On Tuesday, Democratic strategists were debating whether to directly take video from Christian Walker’s post and put them into television or digital ads. Some were wary of elevating the younger Walker, who broadly holds right-wing views and commonly expresses them on TikTok and on his podcast.
Democrats were also unsure of how steadily they might mention the elder Walker’s apparent hypocrisy on abortion rights. The Republican’s stated position — he opposes abortion in all instances, with no exceptions for rape or the lifetime of the mother and would support a national ban — is already sufficiently unpopular that it won’t require “dressing up,” within the words of 1 Democrat.
Recent polls of the race have been close. A CBS News/YouGov poll from mid-September, for example, found Warnock earning 51% of the vote to Walker’s 49%.
The identical poll found just 33% of voters would support a federal abortion ban, though just 59% of voters said abortion could be “very necessary” to their vote within the midterms, in comparison with 84% who said the identical of the economy and 80% who said inflation could be “very necessary.”
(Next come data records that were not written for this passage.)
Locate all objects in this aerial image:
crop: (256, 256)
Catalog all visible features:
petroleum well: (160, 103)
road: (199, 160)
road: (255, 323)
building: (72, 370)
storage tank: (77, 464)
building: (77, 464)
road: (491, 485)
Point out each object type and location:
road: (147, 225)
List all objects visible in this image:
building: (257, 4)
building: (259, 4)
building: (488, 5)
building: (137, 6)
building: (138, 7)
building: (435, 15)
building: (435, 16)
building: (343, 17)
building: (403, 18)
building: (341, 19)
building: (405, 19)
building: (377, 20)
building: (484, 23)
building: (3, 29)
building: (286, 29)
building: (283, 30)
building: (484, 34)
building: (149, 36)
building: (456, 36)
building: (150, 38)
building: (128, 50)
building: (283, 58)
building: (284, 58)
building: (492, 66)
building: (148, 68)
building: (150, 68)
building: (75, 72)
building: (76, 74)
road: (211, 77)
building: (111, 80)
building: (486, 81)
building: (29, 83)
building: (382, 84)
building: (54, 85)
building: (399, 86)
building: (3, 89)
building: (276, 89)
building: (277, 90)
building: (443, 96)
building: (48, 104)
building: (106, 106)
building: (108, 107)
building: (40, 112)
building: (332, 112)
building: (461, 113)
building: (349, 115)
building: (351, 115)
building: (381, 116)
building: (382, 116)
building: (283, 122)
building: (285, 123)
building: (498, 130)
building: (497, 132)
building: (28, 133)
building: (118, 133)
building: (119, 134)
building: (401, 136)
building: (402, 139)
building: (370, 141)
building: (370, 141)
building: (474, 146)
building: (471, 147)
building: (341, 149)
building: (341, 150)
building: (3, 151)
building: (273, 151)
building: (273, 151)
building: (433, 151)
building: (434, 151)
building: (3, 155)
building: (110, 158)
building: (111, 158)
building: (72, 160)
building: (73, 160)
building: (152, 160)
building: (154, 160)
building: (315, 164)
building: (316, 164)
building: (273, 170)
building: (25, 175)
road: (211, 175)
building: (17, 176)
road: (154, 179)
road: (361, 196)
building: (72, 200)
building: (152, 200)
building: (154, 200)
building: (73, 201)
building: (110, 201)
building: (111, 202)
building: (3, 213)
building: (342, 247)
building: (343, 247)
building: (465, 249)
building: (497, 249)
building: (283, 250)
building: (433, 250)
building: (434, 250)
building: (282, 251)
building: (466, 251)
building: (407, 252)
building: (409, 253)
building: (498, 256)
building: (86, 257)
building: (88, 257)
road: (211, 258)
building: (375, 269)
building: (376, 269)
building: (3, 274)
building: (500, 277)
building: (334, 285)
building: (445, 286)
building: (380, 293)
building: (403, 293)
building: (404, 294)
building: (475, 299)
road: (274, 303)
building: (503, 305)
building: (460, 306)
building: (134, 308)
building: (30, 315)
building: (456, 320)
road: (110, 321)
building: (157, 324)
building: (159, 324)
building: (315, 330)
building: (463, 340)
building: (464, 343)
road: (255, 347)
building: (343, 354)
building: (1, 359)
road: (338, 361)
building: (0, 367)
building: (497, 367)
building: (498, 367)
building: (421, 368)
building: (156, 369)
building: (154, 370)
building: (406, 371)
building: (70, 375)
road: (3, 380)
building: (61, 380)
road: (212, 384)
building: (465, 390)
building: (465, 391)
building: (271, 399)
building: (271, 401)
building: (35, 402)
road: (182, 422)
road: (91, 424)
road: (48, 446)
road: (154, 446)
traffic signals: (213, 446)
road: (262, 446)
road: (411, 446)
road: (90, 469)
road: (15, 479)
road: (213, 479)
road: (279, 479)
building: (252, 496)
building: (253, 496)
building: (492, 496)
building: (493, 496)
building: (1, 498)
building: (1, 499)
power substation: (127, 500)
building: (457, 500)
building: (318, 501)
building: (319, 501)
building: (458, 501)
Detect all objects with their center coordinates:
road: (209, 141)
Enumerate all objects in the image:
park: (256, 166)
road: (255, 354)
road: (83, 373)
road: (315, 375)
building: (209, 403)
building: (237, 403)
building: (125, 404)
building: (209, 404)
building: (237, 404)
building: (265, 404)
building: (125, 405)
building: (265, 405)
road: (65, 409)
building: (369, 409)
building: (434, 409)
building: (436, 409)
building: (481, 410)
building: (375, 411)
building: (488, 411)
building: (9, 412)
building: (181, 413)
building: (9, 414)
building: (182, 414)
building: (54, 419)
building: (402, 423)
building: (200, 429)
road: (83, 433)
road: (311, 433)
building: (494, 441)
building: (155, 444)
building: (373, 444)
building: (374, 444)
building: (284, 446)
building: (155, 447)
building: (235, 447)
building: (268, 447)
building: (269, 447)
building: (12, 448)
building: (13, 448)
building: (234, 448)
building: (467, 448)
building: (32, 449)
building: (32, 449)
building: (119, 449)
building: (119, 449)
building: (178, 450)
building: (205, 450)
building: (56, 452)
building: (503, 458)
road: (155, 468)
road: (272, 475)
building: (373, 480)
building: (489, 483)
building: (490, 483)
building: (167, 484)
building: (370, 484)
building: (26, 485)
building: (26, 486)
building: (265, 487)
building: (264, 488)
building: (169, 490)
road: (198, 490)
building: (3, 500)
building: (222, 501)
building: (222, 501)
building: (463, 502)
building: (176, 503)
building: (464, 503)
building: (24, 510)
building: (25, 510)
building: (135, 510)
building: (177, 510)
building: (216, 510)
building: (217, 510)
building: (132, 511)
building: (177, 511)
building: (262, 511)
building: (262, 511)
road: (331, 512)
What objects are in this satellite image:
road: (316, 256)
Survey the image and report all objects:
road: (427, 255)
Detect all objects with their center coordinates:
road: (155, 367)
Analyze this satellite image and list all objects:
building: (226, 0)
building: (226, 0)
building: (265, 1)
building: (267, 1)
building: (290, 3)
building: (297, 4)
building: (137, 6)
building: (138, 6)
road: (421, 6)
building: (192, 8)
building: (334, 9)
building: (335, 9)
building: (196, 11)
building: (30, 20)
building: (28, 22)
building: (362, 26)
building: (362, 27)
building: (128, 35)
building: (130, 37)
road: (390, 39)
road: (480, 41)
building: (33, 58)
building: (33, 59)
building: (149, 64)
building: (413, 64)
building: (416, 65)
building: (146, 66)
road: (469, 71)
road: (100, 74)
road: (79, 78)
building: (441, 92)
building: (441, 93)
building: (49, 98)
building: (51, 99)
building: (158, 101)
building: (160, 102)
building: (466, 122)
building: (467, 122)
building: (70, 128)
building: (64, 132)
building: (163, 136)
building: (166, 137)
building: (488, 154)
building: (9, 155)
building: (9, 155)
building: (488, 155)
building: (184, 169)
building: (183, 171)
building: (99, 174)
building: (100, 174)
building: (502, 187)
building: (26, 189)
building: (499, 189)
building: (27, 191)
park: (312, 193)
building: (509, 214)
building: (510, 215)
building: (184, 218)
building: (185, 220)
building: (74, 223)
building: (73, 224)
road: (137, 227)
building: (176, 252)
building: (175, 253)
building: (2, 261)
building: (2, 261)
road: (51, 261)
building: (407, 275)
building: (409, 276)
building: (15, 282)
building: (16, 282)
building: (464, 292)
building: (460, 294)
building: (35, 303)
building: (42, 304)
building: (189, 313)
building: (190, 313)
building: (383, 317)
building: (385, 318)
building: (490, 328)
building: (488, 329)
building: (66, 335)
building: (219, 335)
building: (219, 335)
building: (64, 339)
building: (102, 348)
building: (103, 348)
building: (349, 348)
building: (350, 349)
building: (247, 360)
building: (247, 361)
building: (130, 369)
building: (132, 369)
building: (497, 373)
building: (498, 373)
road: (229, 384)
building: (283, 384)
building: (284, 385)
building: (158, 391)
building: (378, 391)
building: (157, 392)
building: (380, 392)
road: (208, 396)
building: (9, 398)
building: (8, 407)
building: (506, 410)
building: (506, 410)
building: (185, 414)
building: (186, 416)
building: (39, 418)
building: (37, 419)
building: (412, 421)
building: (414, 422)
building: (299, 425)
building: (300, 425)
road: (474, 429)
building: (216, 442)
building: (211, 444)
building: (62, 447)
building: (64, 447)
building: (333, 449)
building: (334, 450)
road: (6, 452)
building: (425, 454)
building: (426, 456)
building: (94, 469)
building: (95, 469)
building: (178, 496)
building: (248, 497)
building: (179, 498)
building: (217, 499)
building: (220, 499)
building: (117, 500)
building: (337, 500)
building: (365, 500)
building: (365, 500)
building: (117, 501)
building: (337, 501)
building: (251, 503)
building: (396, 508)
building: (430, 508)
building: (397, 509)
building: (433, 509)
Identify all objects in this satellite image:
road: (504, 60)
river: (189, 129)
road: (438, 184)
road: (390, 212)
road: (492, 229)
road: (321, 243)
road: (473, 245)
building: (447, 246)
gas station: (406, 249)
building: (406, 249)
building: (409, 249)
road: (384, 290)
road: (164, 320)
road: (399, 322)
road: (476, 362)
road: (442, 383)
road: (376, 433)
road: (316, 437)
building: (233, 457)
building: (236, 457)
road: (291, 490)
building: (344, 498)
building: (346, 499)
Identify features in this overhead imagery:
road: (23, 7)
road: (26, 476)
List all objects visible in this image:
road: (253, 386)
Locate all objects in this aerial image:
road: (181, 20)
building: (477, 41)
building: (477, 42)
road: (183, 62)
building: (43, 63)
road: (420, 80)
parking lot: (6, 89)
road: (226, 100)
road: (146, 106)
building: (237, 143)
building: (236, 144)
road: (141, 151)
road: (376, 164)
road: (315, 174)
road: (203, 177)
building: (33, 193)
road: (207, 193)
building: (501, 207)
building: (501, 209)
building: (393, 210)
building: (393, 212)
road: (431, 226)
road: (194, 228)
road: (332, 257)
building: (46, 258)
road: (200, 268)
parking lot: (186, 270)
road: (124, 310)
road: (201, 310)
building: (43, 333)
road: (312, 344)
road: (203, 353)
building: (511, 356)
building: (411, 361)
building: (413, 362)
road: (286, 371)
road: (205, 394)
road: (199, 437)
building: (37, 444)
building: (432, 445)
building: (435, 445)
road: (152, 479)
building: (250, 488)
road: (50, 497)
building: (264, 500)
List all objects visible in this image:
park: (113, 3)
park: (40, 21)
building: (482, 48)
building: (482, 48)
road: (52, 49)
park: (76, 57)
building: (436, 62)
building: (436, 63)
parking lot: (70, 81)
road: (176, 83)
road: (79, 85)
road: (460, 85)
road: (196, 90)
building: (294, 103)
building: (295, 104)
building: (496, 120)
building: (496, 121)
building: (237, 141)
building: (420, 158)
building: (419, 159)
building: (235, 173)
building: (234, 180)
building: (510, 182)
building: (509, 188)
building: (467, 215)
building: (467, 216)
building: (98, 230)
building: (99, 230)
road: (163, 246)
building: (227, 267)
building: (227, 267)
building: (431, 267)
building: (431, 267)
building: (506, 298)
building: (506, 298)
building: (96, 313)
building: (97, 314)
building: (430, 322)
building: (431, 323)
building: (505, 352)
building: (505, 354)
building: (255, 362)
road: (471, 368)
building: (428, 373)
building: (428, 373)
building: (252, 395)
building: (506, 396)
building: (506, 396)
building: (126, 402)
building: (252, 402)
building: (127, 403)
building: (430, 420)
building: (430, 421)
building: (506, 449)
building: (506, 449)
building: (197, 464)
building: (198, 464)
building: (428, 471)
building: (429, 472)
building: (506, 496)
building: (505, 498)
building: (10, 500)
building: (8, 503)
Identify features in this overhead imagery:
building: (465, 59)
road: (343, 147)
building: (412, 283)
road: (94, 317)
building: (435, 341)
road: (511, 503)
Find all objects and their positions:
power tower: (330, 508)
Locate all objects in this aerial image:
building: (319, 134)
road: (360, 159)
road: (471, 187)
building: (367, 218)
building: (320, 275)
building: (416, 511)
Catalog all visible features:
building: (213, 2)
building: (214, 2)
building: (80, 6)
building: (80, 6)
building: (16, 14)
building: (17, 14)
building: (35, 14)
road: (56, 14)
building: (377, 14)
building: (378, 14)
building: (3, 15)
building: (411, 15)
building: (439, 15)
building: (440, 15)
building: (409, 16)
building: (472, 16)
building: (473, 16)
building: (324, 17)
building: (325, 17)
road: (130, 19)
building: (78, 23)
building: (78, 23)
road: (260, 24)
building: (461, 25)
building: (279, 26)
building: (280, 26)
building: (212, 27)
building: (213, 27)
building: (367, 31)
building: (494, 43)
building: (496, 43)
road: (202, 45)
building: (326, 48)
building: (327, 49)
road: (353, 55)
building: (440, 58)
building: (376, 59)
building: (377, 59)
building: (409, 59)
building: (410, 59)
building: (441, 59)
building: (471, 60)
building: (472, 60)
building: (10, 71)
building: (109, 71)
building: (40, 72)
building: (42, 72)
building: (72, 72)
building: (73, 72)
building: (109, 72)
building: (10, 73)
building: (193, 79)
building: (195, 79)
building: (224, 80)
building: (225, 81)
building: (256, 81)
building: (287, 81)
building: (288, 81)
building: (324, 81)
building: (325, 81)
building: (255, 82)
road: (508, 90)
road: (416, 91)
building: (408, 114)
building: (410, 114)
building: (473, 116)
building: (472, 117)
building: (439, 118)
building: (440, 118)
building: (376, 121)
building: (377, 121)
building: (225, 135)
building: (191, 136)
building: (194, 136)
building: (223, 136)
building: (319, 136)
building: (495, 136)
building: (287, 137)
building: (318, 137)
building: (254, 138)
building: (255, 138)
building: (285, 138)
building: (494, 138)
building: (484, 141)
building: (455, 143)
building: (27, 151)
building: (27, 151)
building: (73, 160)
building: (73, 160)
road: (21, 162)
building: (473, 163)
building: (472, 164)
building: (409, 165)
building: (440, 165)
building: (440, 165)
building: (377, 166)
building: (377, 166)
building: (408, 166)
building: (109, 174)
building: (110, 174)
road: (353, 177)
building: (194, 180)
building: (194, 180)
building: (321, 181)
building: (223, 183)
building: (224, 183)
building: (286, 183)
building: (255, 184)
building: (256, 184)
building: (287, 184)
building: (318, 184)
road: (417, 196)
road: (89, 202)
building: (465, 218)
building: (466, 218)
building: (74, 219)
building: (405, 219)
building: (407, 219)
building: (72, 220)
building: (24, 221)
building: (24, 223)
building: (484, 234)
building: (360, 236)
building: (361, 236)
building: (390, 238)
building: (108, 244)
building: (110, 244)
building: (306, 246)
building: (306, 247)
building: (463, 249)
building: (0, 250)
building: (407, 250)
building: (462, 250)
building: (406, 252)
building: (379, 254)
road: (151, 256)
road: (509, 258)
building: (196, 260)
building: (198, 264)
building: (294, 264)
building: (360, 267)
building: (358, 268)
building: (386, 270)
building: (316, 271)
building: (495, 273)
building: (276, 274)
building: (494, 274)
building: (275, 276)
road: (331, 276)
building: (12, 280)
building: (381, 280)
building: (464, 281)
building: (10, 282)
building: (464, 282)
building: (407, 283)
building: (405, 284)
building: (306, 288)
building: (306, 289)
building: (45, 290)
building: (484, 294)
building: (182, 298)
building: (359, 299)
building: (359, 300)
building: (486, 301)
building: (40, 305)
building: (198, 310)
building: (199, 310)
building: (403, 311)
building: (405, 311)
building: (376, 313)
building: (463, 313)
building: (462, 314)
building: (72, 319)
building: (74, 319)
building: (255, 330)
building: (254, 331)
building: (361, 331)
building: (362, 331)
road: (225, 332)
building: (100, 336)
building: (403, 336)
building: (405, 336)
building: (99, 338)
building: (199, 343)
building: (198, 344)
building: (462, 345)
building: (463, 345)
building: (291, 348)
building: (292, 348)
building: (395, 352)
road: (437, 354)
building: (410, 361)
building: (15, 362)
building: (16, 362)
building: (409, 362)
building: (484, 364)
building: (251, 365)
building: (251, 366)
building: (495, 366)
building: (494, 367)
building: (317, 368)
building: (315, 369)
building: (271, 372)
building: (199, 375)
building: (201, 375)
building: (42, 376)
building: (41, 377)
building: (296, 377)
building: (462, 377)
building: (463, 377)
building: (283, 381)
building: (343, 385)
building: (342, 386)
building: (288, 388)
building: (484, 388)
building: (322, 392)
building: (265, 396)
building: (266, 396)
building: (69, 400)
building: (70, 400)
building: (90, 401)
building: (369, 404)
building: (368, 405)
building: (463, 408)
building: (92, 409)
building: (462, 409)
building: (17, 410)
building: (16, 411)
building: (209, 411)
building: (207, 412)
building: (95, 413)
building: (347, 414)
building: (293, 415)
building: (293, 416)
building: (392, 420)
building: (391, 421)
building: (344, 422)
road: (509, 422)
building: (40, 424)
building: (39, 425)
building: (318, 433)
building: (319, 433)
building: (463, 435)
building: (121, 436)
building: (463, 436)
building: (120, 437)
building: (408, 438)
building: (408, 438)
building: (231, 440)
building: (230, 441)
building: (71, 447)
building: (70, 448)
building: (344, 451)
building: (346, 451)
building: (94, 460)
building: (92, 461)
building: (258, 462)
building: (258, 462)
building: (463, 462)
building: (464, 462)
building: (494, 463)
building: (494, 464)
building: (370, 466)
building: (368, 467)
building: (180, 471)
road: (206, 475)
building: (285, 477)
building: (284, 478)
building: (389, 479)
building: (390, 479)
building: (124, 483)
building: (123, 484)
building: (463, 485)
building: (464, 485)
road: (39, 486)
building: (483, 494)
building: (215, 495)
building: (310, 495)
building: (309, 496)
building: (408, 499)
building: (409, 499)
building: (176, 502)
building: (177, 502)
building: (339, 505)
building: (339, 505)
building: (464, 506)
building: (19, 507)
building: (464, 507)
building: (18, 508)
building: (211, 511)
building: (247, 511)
Amongst voters who described the economy as “very necessary” to their vote, Walker has a 56% to 44% edge, while Warnock has a 67% to 32% edge amongst voters who say abortion is “very necessary.”
However the poll also accommodates some indications latest revelations concerning the GOP candidate could have a limited impact, since voters already hold comparatively low opinions of him. Only 40% of voters said Walker, who has faced multiple stories showing him exaggerating his business record and accomplishments, was “honest and truthful.” Only 43% said he has “strong moral character,” and only 44% said he was a “good role model.”
“Should you weren’t going to vote for Herschel Walker due to his past behavior, Democrats have already given you loads of reason to try this,” said one GOP strategist, granted anonymity to debate Walker’s struggles.
But easy negative partisanship will keep a big chunk of voters in line. While a 57% majority of Warnock voters said they were supporting him because they liked the candidate, just 20% of Walker voters said the identical of the previous University of Georgia running back. Meanwhile, 47% of Walker voters said they backed him to oppose Warnock. Only 22% of Warnock voters said the identical of Walker.